Journal of Pediatric Epilepsy 2017; 06(01): 003-018
DOI: 10.1055/s-0036-1584935
Review Article
Georg Thieme Verlag KG Stuttgart · New York

The Effects of Antiepileptic Drugs on Pediatric Cognition, Mood, and Behavior

Khalid I. Afzal
1  Department of Psychiatry and Behavioral Neuroscience, The University of Chicago, Chicago, Illinois, United States
,
Seeba Anam
1  Department of Psychiatry and Behavioral Neuroscience, The University of Chicago, Chicago, Illinois, United States
,
Scott J. Hunter
1  Department of Psychiatry and Behavioral Neuroscience, The University of Chicago, Chicago, Illinois, United States
2  Department of Pediatrics, The University of Chicago, Chicago, Illinois, United States
› Author Affiliations
Further Information

Publication History

01 February 2015

21 March 2016

Publication Date:
01 July 2016 (online)

Abstract

In the past three decades, several new antiepileptic drugs (AEDs) have been marketed across the world, although with a surprisingly modest improvement in overall seizure control.

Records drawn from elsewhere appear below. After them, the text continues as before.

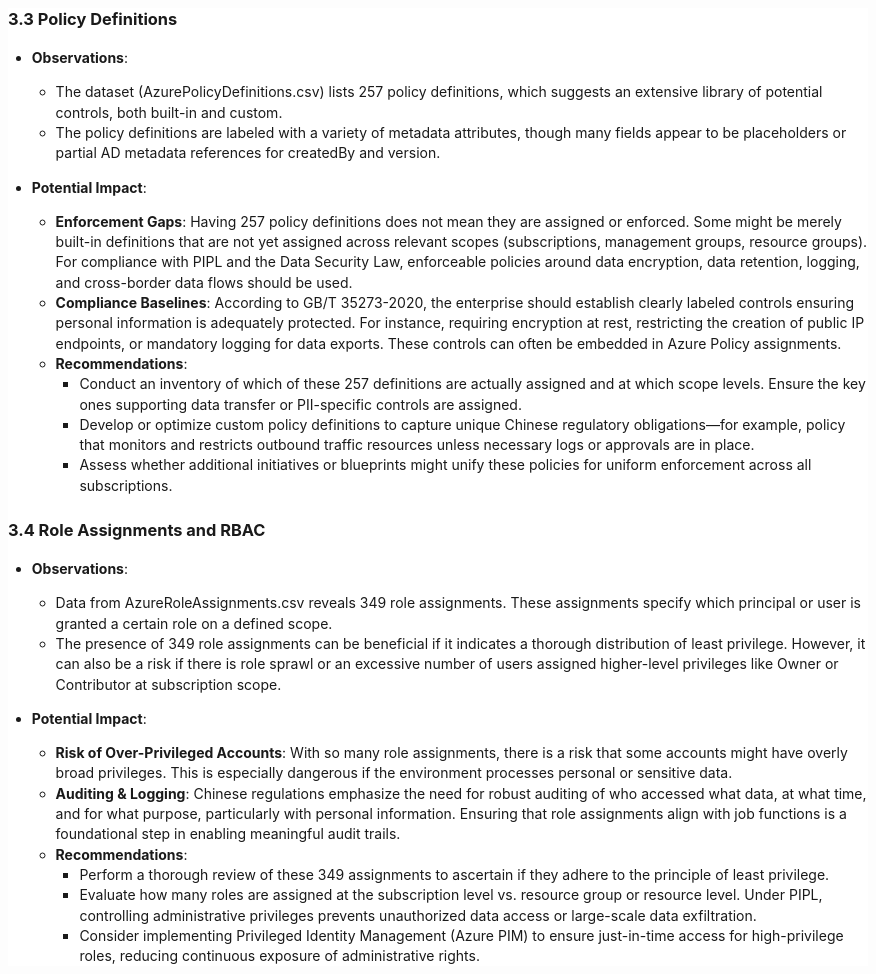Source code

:### 3.3 Policy Definitions
- **Observations**:  
  - The dataset (AzurePolicyDefinitions.csv) lists 257 policy definitions, which suggests an extensive library of potential controls, both built-in and custom.  
  - The policy definitions are labeled with a variety of metadata attributes, though many fields appear to be placeholders or partial AD metadata references for createdBy and version.  

- **Potential Impact**:  
  - **Enforcement Gaps**: Having 257 policy definitions does not mean they are assigned or enforced. Some might be merely built-in definitions that are not yet assigned across relevant scopes (subscriptions, management groups, resource groups). For compliance with PIPL and the Data Security Law, enforceable policies around data encryption, data retention, logging, and cross-border data flows should be used.  
  - **Compliance Baselines**: According to GB/T 35273-2020, the enterprise should establish clearly labeled controls ensuring personal information is adequately protected. For instance, requiring encryption at rest, restricting the creation of public IP endpoints, or mandatory logging for data exports. These controls can often be embedded in Azure Policy assignments.  
  - **Recommendations**:  
    - Conduct an inventory of which of these 257 definitions are actually assigned and at which scope levels. Ensure the key ones supporting data transfer or PII-specific controls are assigned.  
    - Develop or optimize custom policy definitions to capture unique Chinese regulatory obligations—for example, policy that monitors and restricts outbound traffic resources unless necessary logs or approvals are in place.  
    - Assess whether additional initiatives or blueprints might unify these policies for uniform enforcement across all subscriptions.

### 3.4 Role Assignments and RBAC
- **Observations**:  
  - Data from AzureRoleAssignments.csv reveals 349 role assignments. These assignments specify which principal or user is granted a certain role on a defined scope.  
  - The presence of 349 role assignments can be beneficial if it indicates a thorough distribution of least privilege. However, it can also be a risk if there is role sprawl or an excessive number of users assigned higher-level privileges like Owner or Contributor at subscription scope.  

- **Potential Impact**:  
  - **Risk of Over-Privileged Accounts**: With so many role assignments, there is a risk that some accounts might have overly broad privileges. This is especially dangerous if the environment processes personal or sensitive data.  
  - **Auditing & Logging**: Chinese regulations emphasize the need for robust auditing of who accessed what data, at what time, and for what purpose, particularly with personal information. Ensuring that role assignments align with job functions is a foundational step in enabling meaningful audit trails.  
  - **Recommendations**:  
    - Perform a thorough review of these 349 assignments to ascertain if they adhere to the principle of least privilege.  
    - Evaluate how many roles are assigned at the subscription level vs. resource group or resource level. Under PIPL, controlling administrative privileges prevents unauthorized data access or large-scale data exfiltration.  
    - Consider implementing Privileged Identity Management (Azure PIM) to ensure just-in-time access for high-privilege roles, reducing continuous exposure of administrative rights.
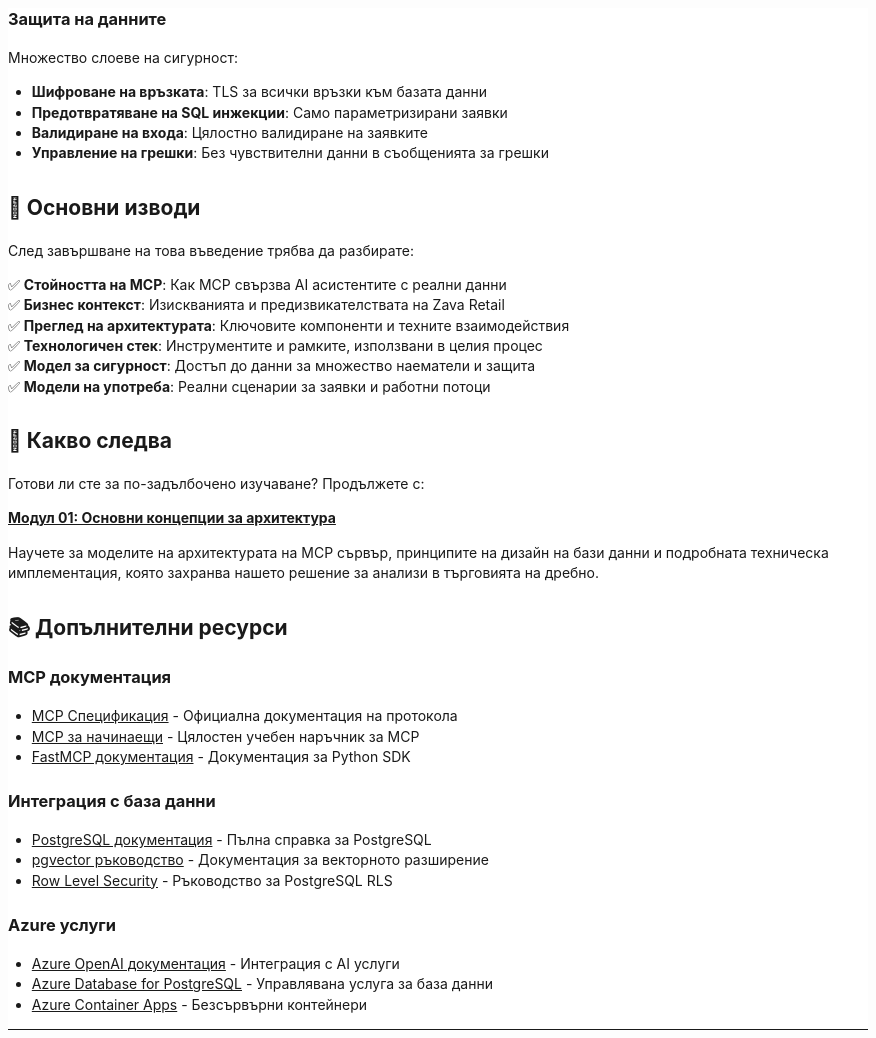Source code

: ### Защита на данните

Множество слоеве на сигурност:
- **Шифроване на връзката**: TLS за всички връзки към базата данни
- **Предотвратяване на SQL инжекции**: Само параметризирани заявки
- **Валидиране на входа**: Цялостно валидиране на заявките
- **Управление на грешки**: Без чувствителни данни в съобщенията за грешки

## 🎯 Основни изводи

След завършване на това въведение трябва да разбирате:

✅ **Стойността на MCP**: Как MCP свързва AI асистентите с реални данни  
✅ **Бизнес контекст**: Изискванията и предизвикателствата на Zava Retail  
✅ **Преглед на архитектурата**: Ключовите компоненти и техните взаимодействия  
✅ **Технологичен стек**: Инструментите и рамките, използвани в целия процес  
✅ **Модел за сигурност**: Достъп до данни за множество наематели и защита  
✅ **Модели на употреба**: Реални сценарии за заявки и работни потоци  

## 🚀 Какво следва

Готови ли сте за по-задълбочено изучаване? Продължете с:

**[Модул 01: Основни концепции за архитектура](../01-Architecture/README.md)**

Научете за моделите на архитектурата на MCP сървър, принципите на дизайн на бази данни и подробната техническа имплементация, която захранва нашето решение за анализи в търговията на дребно.

## 📚 Допълнителни ресурси

### MCP документация
- [MCP Спецификация](https://modelcontextprotocol.io/docs/) - Официална документация на протокола
- [MCP за начинаещи](https://aka.ms/mcp-for-beginners) - Цялостен учебен наръчник за MCP
- [FastMCP документация](https://github.com/modelcontextprotocol/python-sdk) - Документация за Python SDK

### Интеграция с база данни
- [PostgreSQL документация](https://www.postgresql.org/docs/) - Пълна справка за PostgreSQL
- [pgvector ръководство](https://github.com/pgvector/pgvector) - Документация за векторното разширение
- [Row Level Security](https://www.postgresql.org/docs/current/ddl-rowsecurity.html) - Ръководство за PostgreSQL RLS

### Azure услуги
- [Azure OpenAI документация](https://docs.microsoft.com/azure/cognitive-services/openai/) - Интеграция с AI услуги
- [Azure Database for PostgreSQL](https://docs.microsoft.com/azure/postgresql/) - Управлявана услуга за база данни
- [Azure Container Apps](https://docs.microsoft.com/azure/container-apps/) - Безсървърни контейнери

---
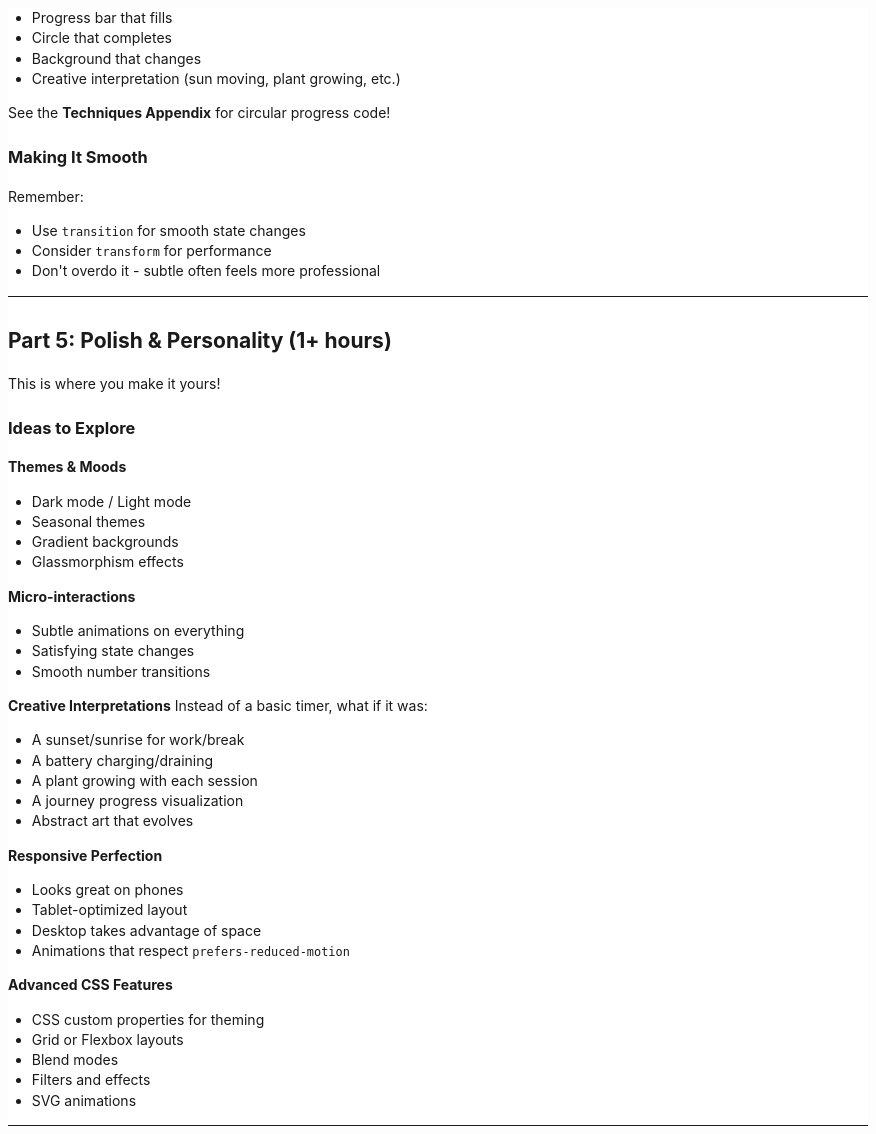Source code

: - Progress bar that fills
- Circle that completes
- Background that changes
- Creative interpretation (sun moving, plant growing, etc.)

See the **Techniques Appendix** for circular progress code!

### Making It Smooth

Remember:

- Use `transition` for smooth state changes
- Consider `transform` for performance
- Don't overdo it - subtle often feels more professional

---

## Part 5: Polish & Personality (1+ hours)

This is where you make it yours!

### Ideas to Explore

**Themes & Moods**

- Dark mode / Light mode
- Seasonal themes
- Gradient backgrounds
- Glassmorphism effects

**Micro-interactions**

- Subtle animations on everything
- Satisfying state changes
- Smooth number transitions

**Creative Interpretations**
Instead of a basic timer, what if it was:

- A sunset/sunrise for work/break
- A battery charging/draining
- A plant growing with each session
- A journey progress visualization
- Abstract art that evolves

**Responsive Perfection**

- Looks great on phones
- Tablet-optimized layout
- Desktop takes advantage of space
- Animations that respect `prefers-reduced-motion`

**Advanced CSS Features**

- CSS custom properties for theming
- Grid or Flexbox layouts
- Blend modes
- Filters and effects
- SVG animations

---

During the same period, the use of AEDs as mood stabilizing or impulse control agents has been trending upwards, due to a notable increase in comorbid mood and behavior disorders in children, and a desire to address these pharmacologically. AEDs have been frequently associated with adverse mood and behavior changes, along with neuropsychiatric effects on attention, memory, and cognition. In this review, we discuss the use and adverse effects of the first- (e.g., barbiturates, carbamazepine, ethosuximide, phenytoin, valproate), second- (e.g., clobazam, felbamate, gabapentin, lamotrigine, levetiracetam, oxcarbazepine, pregabalin, tiagabine, topiramate, stiripentol, vigabatrin, zonisamide), and third- (e.g., brivaracetam, eslicarbazepine acetate, lacosamide, perampanel, retigabine, rufinamide) generation AEDs in pediatric mood and behavior disorders. We also address what is currently known about the potential long-term neuropsychiatric consequences of AEDs. The distinction between the U.S. Food and Drug Administration-approved drugs versus off-label use of these drugs in the pediatric population is also examined.